=== Data extracts ===
= Beginning of Section =

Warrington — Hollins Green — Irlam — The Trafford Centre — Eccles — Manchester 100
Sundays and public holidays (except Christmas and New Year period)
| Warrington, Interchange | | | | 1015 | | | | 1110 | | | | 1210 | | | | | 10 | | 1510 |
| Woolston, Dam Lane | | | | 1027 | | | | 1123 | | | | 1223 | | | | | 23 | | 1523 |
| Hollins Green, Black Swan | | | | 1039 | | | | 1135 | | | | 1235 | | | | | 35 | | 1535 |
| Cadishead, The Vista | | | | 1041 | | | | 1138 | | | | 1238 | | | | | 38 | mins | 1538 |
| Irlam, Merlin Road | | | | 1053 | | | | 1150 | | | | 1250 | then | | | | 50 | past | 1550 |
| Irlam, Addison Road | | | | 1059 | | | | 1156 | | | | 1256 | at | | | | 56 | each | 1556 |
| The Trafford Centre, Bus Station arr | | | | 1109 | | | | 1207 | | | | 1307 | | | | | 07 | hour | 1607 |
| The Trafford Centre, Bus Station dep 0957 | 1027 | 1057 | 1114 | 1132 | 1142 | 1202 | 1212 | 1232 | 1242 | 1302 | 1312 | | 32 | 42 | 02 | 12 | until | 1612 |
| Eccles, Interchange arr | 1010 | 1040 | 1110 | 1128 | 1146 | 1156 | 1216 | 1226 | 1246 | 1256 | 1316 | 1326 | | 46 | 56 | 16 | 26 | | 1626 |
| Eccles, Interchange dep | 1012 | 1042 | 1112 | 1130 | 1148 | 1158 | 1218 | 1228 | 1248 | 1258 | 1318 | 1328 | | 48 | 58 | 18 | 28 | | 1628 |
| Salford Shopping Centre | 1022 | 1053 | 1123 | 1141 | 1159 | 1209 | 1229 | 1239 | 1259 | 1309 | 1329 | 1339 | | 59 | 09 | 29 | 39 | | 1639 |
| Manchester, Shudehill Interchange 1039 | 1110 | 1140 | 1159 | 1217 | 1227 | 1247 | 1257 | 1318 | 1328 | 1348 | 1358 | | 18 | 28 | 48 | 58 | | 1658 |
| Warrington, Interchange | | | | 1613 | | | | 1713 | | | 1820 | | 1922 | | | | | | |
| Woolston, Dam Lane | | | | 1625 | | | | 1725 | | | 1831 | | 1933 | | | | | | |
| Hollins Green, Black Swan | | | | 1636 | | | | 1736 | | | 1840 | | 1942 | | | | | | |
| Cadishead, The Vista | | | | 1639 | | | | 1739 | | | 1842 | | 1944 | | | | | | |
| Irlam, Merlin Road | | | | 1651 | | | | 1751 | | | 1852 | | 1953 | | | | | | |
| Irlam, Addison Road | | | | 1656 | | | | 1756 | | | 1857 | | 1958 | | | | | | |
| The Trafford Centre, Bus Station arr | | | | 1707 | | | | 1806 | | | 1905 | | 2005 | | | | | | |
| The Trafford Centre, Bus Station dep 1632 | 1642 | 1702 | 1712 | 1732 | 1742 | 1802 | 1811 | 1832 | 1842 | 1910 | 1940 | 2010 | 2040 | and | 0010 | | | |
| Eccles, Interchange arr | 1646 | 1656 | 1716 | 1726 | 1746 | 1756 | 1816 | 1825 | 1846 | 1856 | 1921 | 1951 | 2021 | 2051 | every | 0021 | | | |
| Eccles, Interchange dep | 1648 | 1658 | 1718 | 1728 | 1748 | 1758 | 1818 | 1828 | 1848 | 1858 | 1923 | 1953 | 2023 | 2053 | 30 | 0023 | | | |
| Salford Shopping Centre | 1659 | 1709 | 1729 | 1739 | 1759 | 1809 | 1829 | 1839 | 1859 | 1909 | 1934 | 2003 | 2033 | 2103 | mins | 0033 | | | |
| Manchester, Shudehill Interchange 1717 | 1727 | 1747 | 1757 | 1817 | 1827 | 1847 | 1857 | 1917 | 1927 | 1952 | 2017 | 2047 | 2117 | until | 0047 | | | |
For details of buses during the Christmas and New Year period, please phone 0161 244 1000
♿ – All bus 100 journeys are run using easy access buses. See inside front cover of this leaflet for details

= End of Section =

Among the records above, extract exactly the lines from the line with "10 | | 1510 |" to the line with "hour | 1607 |", both lines included, and leave out the rest.

=== Output of the task ===
| Warrington, Interchange | | | | 1015 | | | | 1110 | | | | 1210 | | | | | 10 | | 1510 |
| Woolston, Dam Lane | | | | 1027 | | | | 1123 | | | | 1223 | | | | | 23 | | 1523 |
| Hollins Green, Black Swan | | | | 1039 | | | | 1135 | | | | 1235 | | | | | 35 | | 1535 |
| Cadishead, The Vista | | | | 1041 | | | | 1138 | | | | 1238 | | | | | 38 | mins | 1538 |
| Irlam, Merlin Road | | | | 1053 | | | | 1150 | | | | 1250 | then | | | | 50 | past | 1550 |
| Irlam, Addison Road | | | | 1059 | | | | 1156 | | | | 1256 | at | | | | 56 | each | 1556 |
| The Trafford Centre, Bus Station arr | | | | 1109 | | | | 1207 | | | | 1307 | | | | | 07 | hour | 1607 |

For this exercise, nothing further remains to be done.